# Work instructions
Within the entries below, the lines from the one with "9.545000 3.245000 ;" through the one with "LAYER mcon ;" are to be set down exactly, both ends kept.

START Data under study

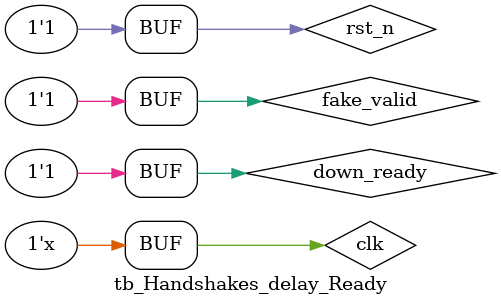
<source format=v>
`timescale 1 ns / 1 ps

module tb_Handshakes_delay_Ready();
reg clk;
reg rst_n;
reg up_valid;
reg [7:0] up_data;
reg down_ready;
wire down_valid;
wire [7:0]down_data;
wire up_ready;

reg fake_valid;
initial begin
	clk = 1'b0;
	rst_n = 1'b0;
	up_valid = 1'b0;
	fake_valid = 1'b1;
	up_data = 'd0;
	down_ready = 1'b0;
	#35
	rst_n = 1'b1;
	down_ready = 1'b0;

	#20
	down_ready = 1'b1;

	#20
	down_ready = 1'b0;

	#20
	down_ready = 1'b1;

	#20
	down_ready = 1'b0;

	#20
	down_ready = 1'b1;

	#20
	down_ready = 1'b0;

	#20
	down_ready = 1'b1;

	#20
	down_ready = 1'b0;

	#20
	down_ready = 1'b1;

	#20
	down_ready = 1'b0;

	#20
	down_ready = 1'b1;

	#20
	down_ready = 1'b0;

	#20
	down_ready = 1'b1;

	#20
	down_ready = 1'b0;

	#20
	down_ready = 1'b1;
end

always @(posedge clk)begin
	if(!rst_n)begin
		up_data <= 'd0;
		up_valid <= 1'b1;
	end
	else if(up_ready && up_valid)begin
		up_data <= 'd0;
		up_valid <= 1'b0;
	end
	else if (up_valid == 1'b0)begin
		up_data <= {$random}%256;
		up_valid <= 1'b1;
	end
end



always #10 clk = ~clk;

	Handshakes_delay_Ready #(
			.WORD_WIDTH(8)
		) inst_Handshakes_delay_Ready (
			.clk        (clk),
			.rst_n      (rst_n),
			.up_valid   (up_valid),
			.up_data    (up_data),
			.down_ready (down_ready),
			.down_valid (down_valid),
			.down_data  (down_data),
			.up_ready   (up_ready)
		);


endmodule
</source>
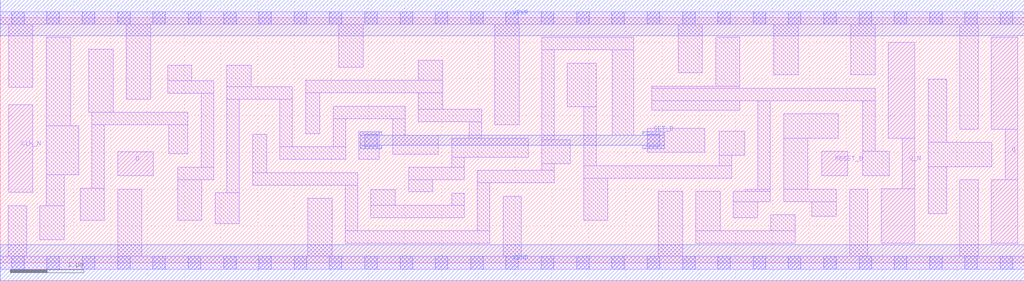
<source format=lef>
# Copyright 2020 The SkyWater PDK Authors
#
# Licensed under the Apache License, Version 2.0 (the "License");
# you may not use this file except in compliance with the License.
# You may obtain a copy of the License at
#
#     https://www.apache.org/licenses/LICENSE-2.0
#
# Unless required by applicable law or agreed to in writing, software
# distributed under the License is distributed on an "AS IS" BASIS,
# WITHOUT WARRANTIES OR CONDITIONS OF ANY KIND, either express or implied.
# See the License for the specific language governing permissions and
# limitations under the License.
#
# SPDX-License-Identifier: Apache-2.0

VERSION 5.7 ;
  NOWIREEXTENSIONATPIN ON ;
  DIVIDERCHAR "/" ;
  BUSBITCHARS "[]" ;
UNITS
  DATABASE MICRONS 200 ;
END UNITS
MACRO sky130_fd_sc_lp__dfbbn_1
  CLASS CORE ;
  FOREIGN sky130_fd_sc_lp__dfbbn_1 ;
  ORIGIN  0.000000  0.000000 ;
  SIZE  13.92000 BY  3.330000 ;
  SYMMETRY X Y R90 ;
  SITE unit ;
  PIN D
    ANTENNAGATEAREA  0.126000 ;
    DIRECTION INPUT ;
    USE SIGNAL ;
    PORT
      LAYER li1 ;
        RECT 1.595000 1.180000 2.080000 1.510000 ;
    END
  END D
  PIN Q
    ANTENNADIFFAREA  0.598500 ;
    DIRECTION OUTPUT ;
    USE SIGNAL ;
    PORT
      LAYER li1 ;
        RECT 13.475000 0.265000 13.830000 1.125000 ;
        RECT 13.475000 1.815000 13.830000 3.065000 ;
        RECT 13.660000 1.125000 13.830000 1.815000 ;
    END
  END Q
  PIN Q_N
    ANTENNADIFFAREA  0.585900 ;
    DIRECTION OUTPUT ;
    USE SIGNAL ;
    PORT
      LAYER li1 ;
        RECT 11.975000 0.265000 12.435000 1.005000 ;
        RECT 12.075000 1.695000 12.435000 2.995000 ;
        RECT 12.265000 1.005000 12.435000 1.695000 ;
    END
  END Q_N
  PIN RESET_B
    ANTENNAGATEAREA  0.159000 ;
    DIRECTION INPUT ;
    USE SIGNAL ;
    PORT
      LAYER li1 ;
        RECT 11.165000 1.180000 11.520000 1.515000 ;
    END
  END RESET_B
  PIN SET_B
    ANTENNAGATEAREA  0.444000 ;
    DIRECTION INPUT ;
    USE SIGNAL ;
    PORT
      LAYER met1 ;
        RECT 4.895000 1.550000 5.185000 1.595000 ;
        RECT 4.895000 1.595000 9.025000 1.735000 ;
        RECT 4.895000 1.735000 5.185000 1.780000 ;
        RECT 8.735000 1.550000 9.025000 1.595000 ;
        RECT 8.735000 1.735000 9.025000 1.780000 ;
    END
  END SET_B
  PIN CLK_N
    ANTENNAGATEAREA  0.159000 ;
    DIRECTION INPUT ;
    USE CLOCK ;
    PORT
      LAYER li1 ;
        RECT 0.115000 0.955000 0.445000 2.150000 ;
    END
  END CLK_N
  PIN VGND
    DIRECTION INOUT ;
    USE GROUND ;
    PORT
      LAYER met1 ;
        RECT 0.000000 -0.245000 13.920000 0.245000 ;
    END
  END VGND
  PIN VPWR
    DIRECTION INOUT ;
    USE POWER ;
    PORT
      LAYER met1 ;
        RECT 0.000000 3.085000 13.920000 3.575000 ;
    END
  END VPWR
  OBS
    LAYER li1 ;
      RECT  0.000000 -0.085000 13.920000 0.085000 ;
      RECT  0.000000  3.245000 13.920000 3.415000 ;
      RECT  0.110000  0.085000  0.360000 0.775000 ;
      RECT  0.115000  2.385000  0.445000 3.245000 ;
      RECT  0.540000  0.315000  0.870000 0.775000 ;
      RECT  0.625000  0.775000  0.870000 1.195000 ;
      RECT  0.625000  1.195000  1.065000 1.865000 ;
      RECT  0.625000  1.865000  0.955000 3.065000 ;
      RECT  1.085000  0.575000  1.415000 1.015000 ;
      RECT  1.205000  2.045000  1.535000 2.905000 ;
      RECT  1.245000  1.015000  1.415000 1.875000 ;
      RECT  1.245000  1.875000  2.550000 2.045000 ;
      RECT  1.595000  0.085000  1.925000 1.000000 ;
      RECT  1.715000  2.225000  2.045000 3.245000 ;
      RECT  2.275000  2.305000  2.900000 2.475000 ;
      RECT  2.275000  2.475000  2.605000 2.685000 ;
      RECT  2.290000  1.480000  2.550000 1.875000 ;
      RECT  2.410000  0.575000  2.740000 1.130000 ;
      RECT  2.410000  1.130000  2.900000 1.300000 ;
      RECT  2.730000  1.300000  2.900000 2.305000 ;
      RECT  2.920000  0.530000  3.250000 0.950000 ;
      RECT  3.080000  0.950000  3.250000 2.225000 ;
      RECT  3.080000  2.225000  3.970000 2.395000 ;
      RECT  3.080000  2.395000  3.410000 2.685000 ;
      RECT  3.430000  1.055000  4.860000 1.225000 ;
      RECT  3.430000  1.225000  3.620000 1.750000 ;
      RECT  3.800000  1.405000  4.695000 1.575000 ;
      RECT  3.800000  1.575000  3.970000 2.225000 ;
      RECT  4.150000  1.755000  4.345000 2.310000 ;
      RECT  4.150000  2.310000  6.015000 2.480000 ;
      RECT  4.180000  0.085000  4.510000 0.875000 ;
      RECT  4.525000  1.575000  4.695000 1.960000 ;
      RECT  4.525000  1.960000  5.505000 2.130000 ;
      RECT  4.605000  2.660000  4.935000 3.245000 ;
      RECT  4.690000  0.265000  6.655000 0.435000 ;
      RECT  4.690000  0.435000  4.860000 1.055000 ;
      RECT  4.875000  1.405000  5.155000 1.780000 ;
      RECT  5.040000  0.615000  6.305000 0.785000 ;
      RECT  5.040000  0.785000  5.370000 0.990000 ;
      RECT  5.335000  1.475000  5.955000 1.735000 ;
      RECT  5.335000  1.735000  5.505000 1.960000 ;
      RECT  5.550000  0.965000  5.880000 1.125000 ;
      RECT  5.550000  1.125000  6.305000 1.295000 ;
      RECT  5.685000  1.915000  6.545000 2.085000 ;
      RECT  5.685000  2.085000  6.015000 2.310000 ;
      RECT  5.685000  2.480000  6.015000 2.755000 ;
      RECT  6.135000  0.785000  6.305000 0.945000 ;
      RECT  6.135000  1.295000  6.305000 1.435000 ;
      RECT  6.135000  1.435000  7.180000 1.695000 ;
      RECT  6.375000  1.695000  6.545000 1.915000 ;
      RECT  6.485000  0.435000  6.655000 1.085000 ;
      RECT  6.485000  1.085000  7.530000 1.255000 ;
      RECT  6.725000  1.875000  7.055000 3.245000 ;
      RECT  6.835000  0.085000  7.085000 0.905000 ;
      RECT  7.360000  1.255000  7.530000 1.345000 ;
      RECT  7.360000  1.345000  7.750000 1.675000 ;
      RECT  7.360000  1.675000  7.530000 2.895000 ;
      RECT  7.360000  2.895000  8.615000 3.065000 ;
      RECT  7.710000  2.120000  8.100000 2.715000 ;
      RECT  7.930000  0.575000  8.260000 1.150000 ;
      RECT  7.930000  1.150000  9.945000 1.320000 ;
      RECT  7.930000  1.320000  8.100000 2.120000 ;
      RECT  8.320000  1.730000  8.615000 2.895000 ;
      RECT  8.795000  1.500000  9.580000 1.830000 ;
      RECT  8.860000  2.070000 10.055000 2.205000 ;
      RECT  8.860000  2.205000 11.895000 2.375000 ;
      RECT  8.860000  2.375000 10.055000 2.400000 ;
      RECT  8.945000  0.085000  9.275000 0.970000 ;
      RECT  9.215000  2.580000  9.545000 3.245000 ;
      RECT  9.455000  0.265000 10.805000 0.435000 ;
      RECT  9.455000  0.435000  9.785000 0.970000 ;
      RECT  9.725000  2.400000 10.055000 3.065000 ;
      RECT  9.775000  1.320000  9.945000 1.460000 ;
      RECT  9.775000  1.460000 10.120000 1.790000 ;
      RECT  9.965000  0.615000 10.295000 0.830000 ;
      RECT  9.965000  0.830000 10.470000 0.970000 ;
      RECT 10.125000  0.970000 10.470000 1.000000 ;
      RECT 10.300000  1.000000 10.470000 2.205000 ;
      RECT 10.475000  0.435000 10.805000 0.650000 ;
      RECT 10.515000  2.555000 10.845000 3.245000 ;
      RECT 10.650000  0.830000 11.365000 1.000000 ;
      RECT 10.650000  1.000000 10.980000 1.695000 ;
      RECT 10.650000  1.695000 11.390000 2.025000 ;
      RECT 11.035000  0.635000 11.365000 0.830000 ;
      RECT 11.545000  0.085000 11.795000 1.000000 ;
      RECT 11.565000  2.555000 11.895000 3.245000 ;
      RECT 11.725000  1.185000 12.085000 1.515000 ;
      RECT 11.725000  1.515000 11.895000 2.205000 ;
      RECT 12.615000  0.665000 12.865000 1.305000 ;
      RECT 12.615000  1.305000 13.480000 1.635000 ;
      RECT 12.615000  1.635000 12.865000 2.495000 ;
      RECT 13.045000  0.085000 13.295000 1.125000 ;
      RECT 13.045000  1.815000 13.295000 3.245000 ;
    LAYER mcon ;
      RECT  0.155000 -0.085000  0.325000 0.085000 ;
      RECT  0.155000  3.245000  0.325000 3.415000 ;
      RECT  0.635000 -0.085000  0.805000 0.085000 ;
      RECT  0.635000  3.245000  0.805000 3.415000 ;
      RECT  1.115000 -0.085000  1.285000 0.085000 ;
      RECT  1.115000  3.245000  1.285000 3.415000 ;
      RECT  1.595000 -0.085000  1.765000 0.085000 ;
      RECT  1.595000  3.245000  1.765000 3.415000 ;
      RECT  2.075000 -0.085000  2.245000 0.085000 ;
      RECT  2.075000  3.245000  2.245000 3.415000 ;
      RECT  2.555000 -0.085000  2.725000 0.085000 ;
      RECT  2.555000  3.245000  2.725000 3.415000 ;
      RECT  3.035000 -0.085000  3.205000 0.085000 ;
      RECT  3.035000  3.245000  3.205000 3.415000 ;
      RECT  3.515000 -0.085000  3.685000 0.085000 ;
      RECT  3.515000  3.245000  3.685000 3.415000 ;
      RECT  3.995000 -0.085000  4.165000 0.085000 ;
      RECT  3.995000  3.245000  4.165000 3.415000 ;
      RECT  4.475000 -0.085000  4.645000 0.085000 ;
      RECT  4.475000  3.245000  4.645000 3.415000 ;
      RECT  4.955000 -0.085000  5.125000 0.085000 ;
      RECT  4.955000  1.580000  5.125000 1.750000 ;
      RECT  4.955000  3.245000  5.125000 3.415000 ;
      RECT  5.435000 -0.085000  5.605000 0.085000 ;
      RECT  5.435000  3.245000  5.605000 3.415000 ;
      RECT  5.915000 -0.085000  6.085000 0.085000 ;
      RECT  5.915000  3.245000  6.085000 3.415000 ;
      RECT  6.395000 -0.085000  6.565000 0.085000 ;
      RECT  6.395000  3.245000  6.565000 3.415000 ;
      RECT  6.875000 -0.085000  7.045000 0.085000 ;
      RECT  6.875000  3.245000  7.045000 3.415000 ;
      RECT  7.355000 -0.085000  7.525000 0.085000 ;
      RECT  7.355000  3.245000  7.525000 3.415000 ;
      RECT  7.835000 -0.085000  8.005000 0.085000 ;
      RECT  7.835000  3.245000  8.005000 3.415000 ;
      RECT  8.315000 -0.085000  8.485000 0.085000 ;
      RECT  8.315000  3.245000  8.485000 3.415000 ;
      RECT  8.795000 -0.085000  8.965000 0.085000 ;
      RECT  8.795000  1.580000  8.965000 1.750000 ;
      RECT  8.795000  3.245000  8.965000 3.415000 ;
      RECT  9.275000 -0.085000  9.445000 0.085000 ;
      RECT  9.275000  3.245000  9.445000 3.415000 ;
      RECT  9.755000 -0.085000  9.925000 0.085000 ;
      RECT  9.755000  3.245000  9.925000 3.415000 ;
      RECT 10.235000 -0.085000 10.405000 0.085000 ;
      RECT 10.235000  3.245000 10.405000 3.415000 ;
      RECT 10.715000 -0.085000 10.885000 0.085000 ;
      RECT 10.715000  3.245000 10.885000 3.415000 ;
      RECT 11.195000 -0.085000 11.365000 0.085000 ;
      RECT 11.195000  3.245000 11.365000 3.415000 ;
      RECT 11.675000 -0.085000 11.845000 0.085000 ;
      RECT 11.675000  3.245000 11.845000 3.415000 ;
      RECT 12.155000 -0.085000 12.325000 0.085000 ;
      RECT 12.155000  3.245000 12.325000 3.415000 ;
      RECT 12.635000 -0.085000 12.805000 0.085000 ;
      RECT 12.635000  3.245000 12.805000 3.415000 ;
      RECT 13.115000 -0.085000 13.285000 0.085000 ;
      RECT 13.115000  3.245000 13.285000 3.415000 ;
      RECT 13.595000 -0.085000 13.765000 0.085000 ;
      RECT 13.595000  3.245000 13.765000 3.415000 ;
  END
END sky130_fd_sc_lp__dfbbn_1
END LIBRARY

</source>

END Data under study

# Result for this exercise
      RECT  9.215000  2.580000  9.545000 3.245000 ;
      RECT  9.455000  0.265000 10.805000 0.435000 ;
      RECT  9.455000  0.435000  9.785000 0.970000 ;
      RECT  9.725000  2.400000 10.055000 3.065000 ;
      RECT  9.775000  1.320000  9.945000 1.460000 ;
      RECT  9.775000  1.460000 10.120000 1.790000 ;
      RECT  9.965000  0.615000 10.295000 0.830000 ;
      RECT  9.965000  0.830000 10.470000 0.970000 ;
      RECT 10.125000  0.970000 10.470000 1.000000 ;
      RECT 10.300000  1.000000 10.470000 2.205000 ;
      RECT 10.475000  0.435000 10.805000 0.650000 ;
      RECT 10.515000  2.555000 10.845000 3.245000 ;
      RECT 10.650000  0.830000 11.365000 1.000000 ;
      RECT 10.650000  1.000000 10.980000 1.695000 ;
      RECT 10.650000  1.695000 11.390000 2.025000 ;
      RECT 11.035000  0.635000 11.365000 0.830000 ;
      RECT 11.545000  0.085000 11.795000 1.000000 ;
      RECT 11.565000  2.555000 11.895000 3.245000 ;
      RECT 11.725000  1.185000 12.085000 1.515000 ;
      RECT 11.725000  1.515000 11.895000 2.205000 ;
      RECT 12.615000  0.665000 12.865000 1.305000 ;
      RECT 12.615000  1.305000 13.480000 1.635000 ;
      RECT 12.615000  1.635000 12.865000 2.495000 ;
      RECT 13.045000  0.085000 13.295000 1.125000 ;
      RECT 13.045000  1.815000 13.295000 3.245000 ;
    LAYER mcon ;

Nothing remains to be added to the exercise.